29. Finally, the pouring over of the minutiae of transcripts is not a useful exercise. Inevitably there will be some inaccuracies, especially where a witness is cross-examined for some period of time. Such inaccuracies, should they be identified, in no way amount to fraud or perjury, and any application based on such inevitable inconsistencies is bound to fail. As stated by Langley J. in Sphere Drake Insurance plc: “it [would not] suffice … that [the witness’] evidence was wrong or unreliable…” for it to amount to perjury. Nonetheless, as stated, this does not prejudice my findings whatsoever in the motion at hand.
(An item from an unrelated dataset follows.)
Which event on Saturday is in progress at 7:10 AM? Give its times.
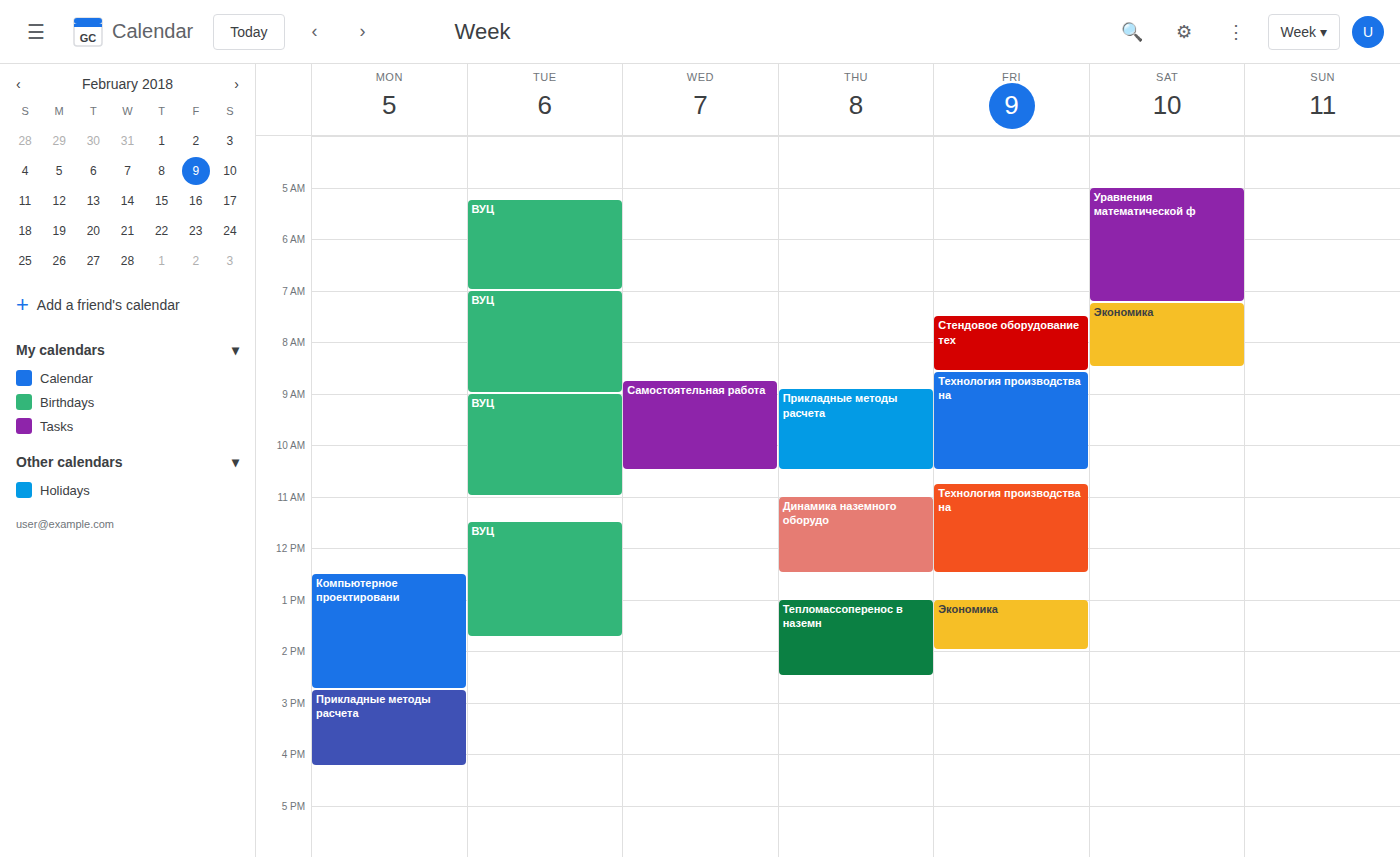
"Уравнения математической ф", 5:00 AM to 7:15 AM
30. In relation to the allegation of perjury, the statements by Suzanne Quin, originally on affidavit, which the Plaintiff contends were untruthful, were fully opened before the Court. This Court had the opportunity to hear and observe Ms. Quin being cross-examined on this very point by the Plaintiff. There is for me, no evidence that the court was being deliberately misled by the Defendant. The Court has had the opportunity, as stated, of considering the situation together with all of the statements by Ms. Quin. The Plaintiff has submitted numerous submissions outlining where he feels the contradictions contained in the evidence lie, however none of these amount to perjury. The onus on the Plaintiff, although measured on the balance of probability, is nevertheless of a rigorous standard. Given both the implicit finality of the Court’s ruling and the serious nature of the allegation, there would have to be significant evidence of perjury before such a finding could be made. I thus conclude, having had regard to the above, that there is no evidence of perjury in this case, and Ms. Quin’s evidence is beyond reproach in this regard. I am satisfied that at all times she acted in good faith, and with the intention of sincerely assisting the Court.
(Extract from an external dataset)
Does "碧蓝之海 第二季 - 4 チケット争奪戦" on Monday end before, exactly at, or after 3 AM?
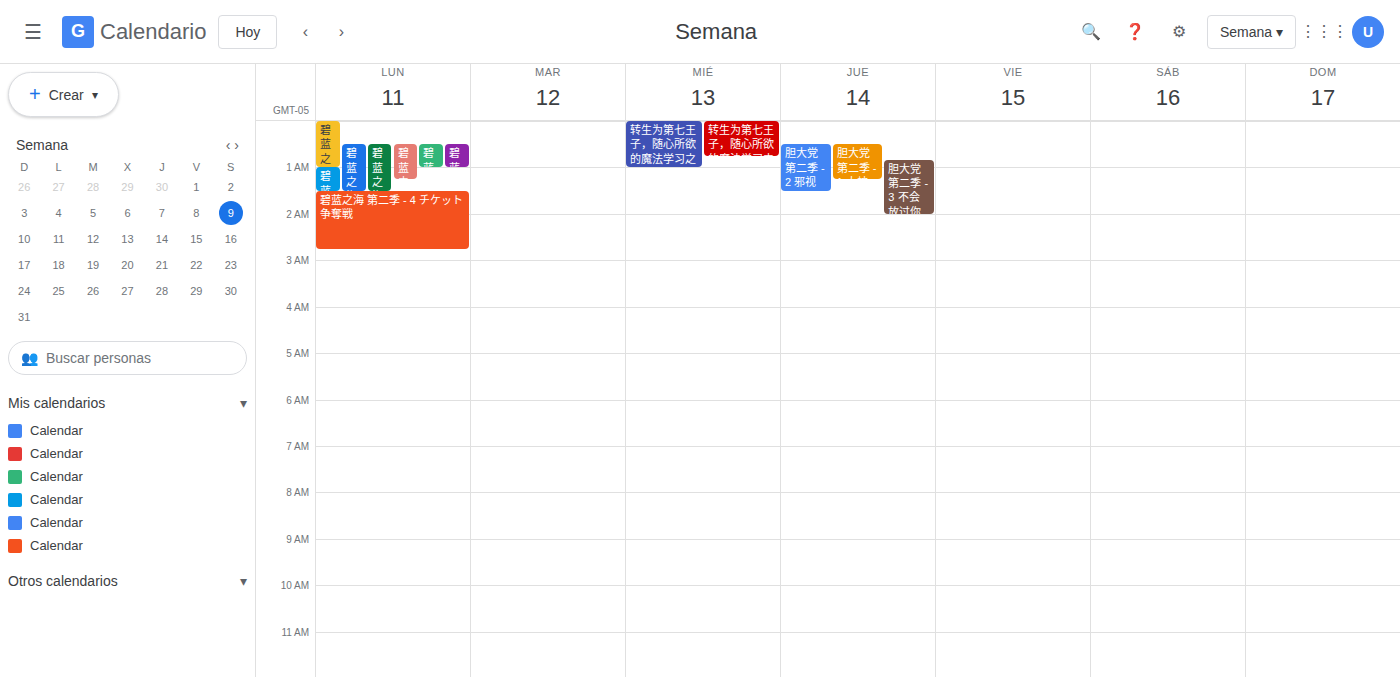
2:45 AM -- before 3 AM, 15 minutes above the 3 AM line.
31. With regards to the allegations of agency I make no finding, except to say that even were I to hold that Ms. Quin was an agent of the Defendant, or that the Defendant had full knowledge of the circumstances of her evidence, this would have no bearing on my findings as I have not found any evidence of perjury.
32. In relation to the request by Ms. Quin to restrain the Plaintiff from further publication of accusations of perjury against her, I find it unnecessary to make any order on this point, given my ruling above and the fact that there was no motion for such, properly before me. However, I note, albeit obiter, that given the above finding that she was not guilty of perjury this should be sufficient to clear her name. Any further allegations of perjury published by anyone, which arise out of the same above set of facts upon which I have ruled, would undoubtedly amount to defamation.
33. I thus dismiss the Plaintiff’s application.